I’ll be the first to admit that when a friend described Afflicted to me as a “found footage-style vampire movie,” I wasn’t feeling a whole lot of confidence about just how the movie would turn out. Thankfully, this ended up being one of those instances where I’m absolutely thrilled to have been proven wrong because Prowse and Lee crafted one hell of a debut horror film with Afflicted that surprised me by how effectively made it was as a whole.
One of my biggest grievances with found footage/POV-style filmmaking is that a lot of directors use it these days because it’s a cost effective way to make a movie or tell a story, not because they want to try anything new with the technology. Prowse and Lee do just the opposite- they embrace the advantages of smaller cameras and go for broke with some remarkable shots and sequences that impressively elevate the realism of their horrific tale. They take us up buildings and through showdowns with SWAT teams, always keeping us immersed in this world thereby selling the story that much more. For any indie filmmakers out there considering working in this format, Afflicted is required viewing and quite possibly the new standard on how to make POV-style filmmaking that not only enhances your story, but keeps your audience engaged as well.
The duo also somehow found a way to breathe new life into the vampire subgenre, which really hasn’t been scary for some time now. Instead of going to the more traditional route by giving us suave and sexy bloodsuckers, Prowse and Lee come up with a handful of clever twists on everything we know about vampires and then base their mythology in realism, giving Afflicted some tangible (and terrifying) stakes as Derek’s illness progresses further and further.
There are also a couple of great gore gags in the film that adds a nice savage feeling to the creatures, but Afflicted works best when it’s keeping things simple and that approach really compliments the creatures here- they’re scary because there’s no reasoning with their insatiable hunger and they must feed to live. Lee and Prowse give us no easy way out in Afflicted and my hat is tipped to finally giving us some gritty bloodsuckers to fear on the big screen one again.

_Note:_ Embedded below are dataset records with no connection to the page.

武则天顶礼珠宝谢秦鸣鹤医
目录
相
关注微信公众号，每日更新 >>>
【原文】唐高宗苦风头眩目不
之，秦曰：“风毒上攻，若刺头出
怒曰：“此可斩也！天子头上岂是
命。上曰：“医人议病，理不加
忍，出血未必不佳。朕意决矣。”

A great example of low-budget, high ambition filmmaking done right, Afflicted is one of the more remarkable indie horror films I’ve seen in some time, using its technical savvy as a means to elevate an already stellar body horror tale that thoughtfully explores the themes of both mortality and morality. It may be a bit slow out of the gate, but once Afflicted kicks things into high gear, both Prowse and Lee do an admirable job of creating a memorable and haunting tale of isolation and fear that should satiate horror fans of any appetite. I can’t wait to see what’s next for both Lee and Prowse after Afflicted.